In this latest ‘Folk Olympics’ instalment, Ruairidh Anderson pens the song ‘Shed Leaves & Fading Steps’ as he begins the journey through the Borough of Waltham Forest with a trip to a forgotten plague pit.
“Many would like to claim they live in the city’s worst areas, but only the residents of Walthamstow can truly state that they reside in London’s original dumping ground.”
Plague Pits History
Londoners can be a pretty miserable, stand-offish bunch.

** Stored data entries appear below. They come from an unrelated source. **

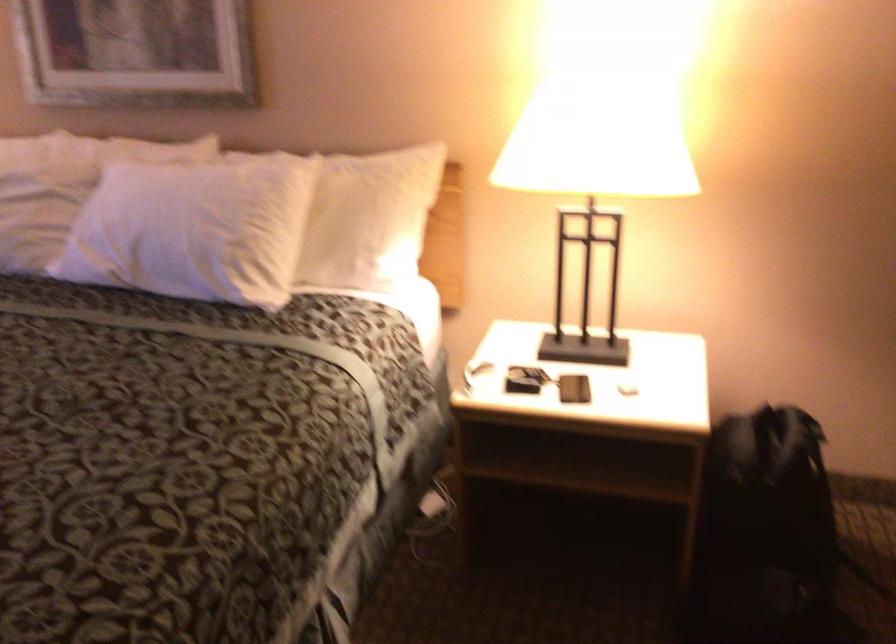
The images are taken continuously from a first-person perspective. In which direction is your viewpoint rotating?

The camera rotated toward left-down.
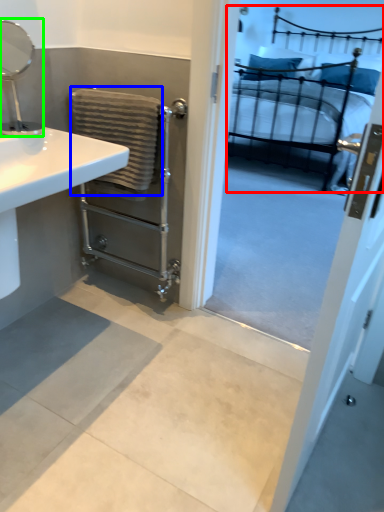
Question: Which is nearer to the bed (highlighted by a red box)? bath towel (highlighted by a blue box) or mirror (highlighted by a green box).

Choices:
 (A) bath towel
 (B) mirror

Answer: (A)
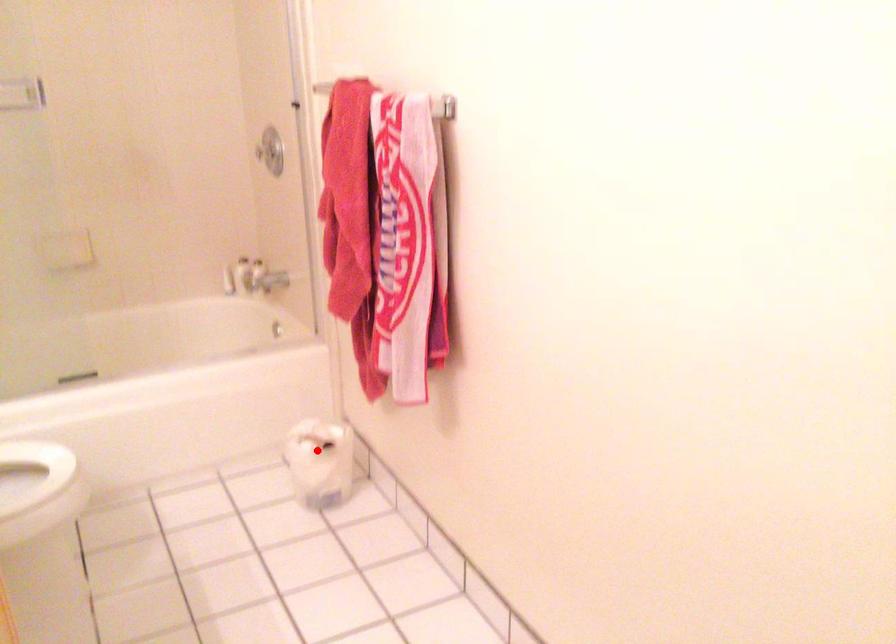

Yes I know about the Blitz, digging each other out after yet another enemy onslaught. But trying to drag out discussion during your daily commute is like trying to wrestle the buffet table off John Prescott. Pretty damn near impossible. But perhaps we shouldn’t be too hasty. Perhaps we shouldn’t judge. Perhaps over the centuries Londoners have had to share more than just polite discourse.
The great plague that arrive via the docks in 1664, killed off around 20% of London’s population. And despite following medical advice for staving off the disease by dangling a toad on a leather string, or balancing mercury in a walnut shell, graves was soon in short supply.
The official Government solution was to drive 6 miles north-east of Charing Cross and dump these decomposing corpses into a spot that no one really cared about about, thus creating a mass plague pit.
Today this area is one of London’s major centres. Its original relevance to the city itself is long forgotten but hints can still be found. A common alleyway leads to a graveyard of St Mary’s Church, part of the area that originally took in these bodies. Its name is ‘Vinegar Alley’. It received this title as vinegar was used by the survivors to dab around the graves in order to ward off the disease.
Whilst many can say they live in the city’s worst areas, only the residents of Walthamstow can lay claim to living in London’s original dumping ground.